Study Shows Droughts Affecting So Cal Water Sources Six Times a Century

The University of Arizona recently announced results from a study that studied the annual growth rings of trees to reconstruct a long-term climate history and examine the duration and frequency of “perfect droughts” in Southern California’s main water sources. According to the research, severe droughts happened simultaneously in the regions that supply water to Southern California almost six times per century on average since 1500.

The study is the first to document the duration and frequency of simultaneous droughts in Southern California’s main water sources – the Sacramento River basin, the Upper Colorado River Basin and local Southern California basins.

The researchers used the annual growth rings of trees to reconstruct the climate history of the three water sources back to the year 1126. For the period 1906 to 2017, the amount of annual precipitation and streamflow was recorded by instruments.

“Such a reconstruction of the water supply for Southern California has not been done before,” said first author Connie Woodhouse, a professor in the School of Geography and Development.

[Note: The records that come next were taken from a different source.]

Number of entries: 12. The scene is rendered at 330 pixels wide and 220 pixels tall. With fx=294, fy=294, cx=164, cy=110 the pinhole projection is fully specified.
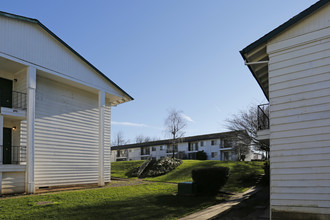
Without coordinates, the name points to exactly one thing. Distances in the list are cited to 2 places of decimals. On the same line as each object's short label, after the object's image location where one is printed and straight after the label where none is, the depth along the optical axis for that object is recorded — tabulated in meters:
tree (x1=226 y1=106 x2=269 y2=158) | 27.09
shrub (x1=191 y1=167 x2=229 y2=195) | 16.20
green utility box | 15.70
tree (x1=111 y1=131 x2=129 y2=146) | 99.62
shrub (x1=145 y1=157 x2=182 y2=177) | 27.80
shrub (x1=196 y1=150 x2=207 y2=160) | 50.02
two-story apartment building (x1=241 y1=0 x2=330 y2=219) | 8.64
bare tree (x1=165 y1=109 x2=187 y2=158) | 40.16
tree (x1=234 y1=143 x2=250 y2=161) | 29.20
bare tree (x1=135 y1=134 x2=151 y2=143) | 101.81
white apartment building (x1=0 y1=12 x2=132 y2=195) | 14.17
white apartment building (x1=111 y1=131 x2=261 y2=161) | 51.38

The researchers also tested whether specific oceanic or atmospheric circulation patterns could be linked to the occurrence of perfect droughts. The only pattern they found was that perfect droughts coincided with high pressure off the northwest Pacific Coast that pushes storm tracks north of all three sources of water.

The team’s paper, “A Long View of Southern California Water Supply: Perfect Droughts Revisited,” published online Jan. 8 in the Journal of the American Water Resources Association.

Each growth ring of a tree reflects the growing conditions, including temperature and precipitation, during that year. By taking either pencil-thin cores from living trees or cross-sections of dead trees, scientists piece together the patterns of annual rings to reveal growing conditions going back centuries. The climate information in tree rings also reflects variations in streamflow, making it possible to develop reconstructions of past streamflow.

The researchers found that no one atmospheric or oceanic circulation pattern, such as El Niño, corresponded with severe droughts in all three basins. However, the team did find that perfect droughts occurred in Southern California when the storm tracks shifted north.

The California Department of Water Resources funded the study.